If denied, they would have to depart, but this is sort of defeating for you because they have already ignored the sign to come to knock on your door and bother you.
Can Trespassing Result in Arrest in Michigan?
Yes, specifically in any case we’re trespassing is being done in furtherance of a crime or with the intention of committing a crime, when it results in damage to fencing or other property, or if it is done maliciously or wantonly.
Trespassing will typically only result in a misdemeanor in Michigan with attendant fines, but just because it is a misdemeanor crime does not mean you or someone else won’t be arrested or jailed should it be committed.
Can You Take Someone to Court for Trespassing?
Yes. Anyone who trespasses and has a prior criminal record, or a history of trespassing, trespasses maliciously, or does so to commit another crime against you or as part of a campaign of harassment or stalking will definitely give you grounds for dragging them to court.
Special Instances of Trespassing in Michigan
Michigan has a few statutes that cover special instances of trespassing, but probably the most notable is 750.552c, covering entering or remaining in key facilities and the prohibition upon doing so.
The most important part of the section is transcribed below for your convenience, but not shown is the extremely long list of facilities and other properties that qualify.

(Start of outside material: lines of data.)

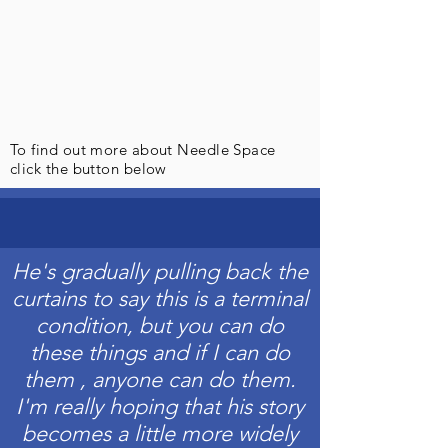
To find out more about Needle Space
click the button below
He's gradually pulling back the
curtains to say this is a terminal
condition, but you can do
these things and if I can do
them , anyone can do them.
I'm really hoping that his story
becomes a little more widely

For brevity, these include chemical manufacturing facilities, refineries, electric utility facilities that are including but are not limited to power plants, power generation facilities, transmission facilities electric stations or substations, and any other such facility used to generate or transmit electricity.
Also included are water intake structures and water treatment facilities, natural gas facilities, gasoline production or storage facilities, all transportation facilities including ports, rail yards and trucking terminals, pharmaceutical factories, hazardous waste storage or disposal sites, and telecommunication facilities among others.
Violation of this section is a felony, so you’ll want to be very, very sure you do not trespass on any such properties in Michigan. Make sure you read the entirety of 750.552c for yourself.
750.552c Entering or remaining in key facility; prohibition; “key facility” defined; posting signs; violation as felony; penalty; scope of section.
(1) A person shall not intentionally and without authority or permission enter or remain in or upon premises or a structure belonging to another person that is a key facility if the key facility is completely enclosed by a physical barrier of any kind, including, but not limited to, a significant water barrier that prevents pedestrian access, and is posted with signage as prescribed under subsection (2). As used in this subsection, “key facility” means 1 or more of the following:
(2) A key facility shall be posted in a conspicuous manner against entry. The minimum letter height on the posting signs shall be 1 inch. Each posting sign shall be not less than 50 square inches, and the signs shall be spaced to enable a person to observe not less than 1 sign at any point of entry upon the property.
(3) A person who violates this section is guilty of a felony punishable by imprisonment for not more than 4 years or a fine of not more than $2,500.00, or both.